╔══

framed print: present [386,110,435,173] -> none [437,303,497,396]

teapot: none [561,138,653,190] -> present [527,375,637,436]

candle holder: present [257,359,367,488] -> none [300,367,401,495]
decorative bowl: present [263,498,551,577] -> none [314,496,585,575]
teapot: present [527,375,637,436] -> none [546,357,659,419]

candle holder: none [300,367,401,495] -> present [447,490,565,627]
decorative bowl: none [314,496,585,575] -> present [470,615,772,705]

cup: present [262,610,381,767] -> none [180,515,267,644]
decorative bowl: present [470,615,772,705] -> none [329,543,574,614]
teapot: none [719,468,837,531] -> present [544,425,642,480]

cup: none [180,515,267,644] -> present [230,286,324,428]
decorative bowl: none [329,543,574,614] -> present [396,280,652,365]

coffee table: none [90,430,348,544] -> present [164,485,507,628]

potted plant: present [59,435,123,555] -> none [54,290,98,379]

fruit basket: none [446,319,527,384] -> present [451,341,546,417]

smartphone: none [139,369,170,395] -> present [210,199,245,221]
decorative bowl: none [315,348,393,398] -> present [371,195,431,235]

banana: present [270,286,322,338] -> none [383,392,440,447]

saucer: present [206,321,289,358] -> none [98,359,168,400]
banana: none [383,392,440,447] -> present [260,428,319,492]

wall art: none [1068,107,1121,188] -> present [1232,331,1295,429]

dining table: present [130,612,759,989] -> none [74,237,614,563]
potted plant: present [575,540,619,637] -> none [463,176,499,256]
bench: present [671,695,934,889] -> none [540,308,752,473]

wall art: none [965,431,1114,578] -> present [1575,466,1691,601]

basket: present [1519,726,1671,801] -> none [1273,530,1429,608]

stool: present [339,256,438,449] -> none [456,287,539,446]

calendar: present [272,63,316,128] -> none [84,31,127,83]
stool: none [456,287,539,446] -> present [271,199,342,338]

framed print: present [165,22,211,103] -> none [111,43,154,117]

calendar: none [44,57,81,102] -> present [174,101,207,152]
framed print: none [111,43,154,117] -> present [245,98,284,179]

╚══

▶ _Task prompt_
Return all lines of the data in which the string "basket" appears.

▶ _Result for this task_
fruit basket: none [446,319,527,384] -> present [451,341,546,417]
basket: present [1519,726,1671,801] -> none [1273,530,1429,608]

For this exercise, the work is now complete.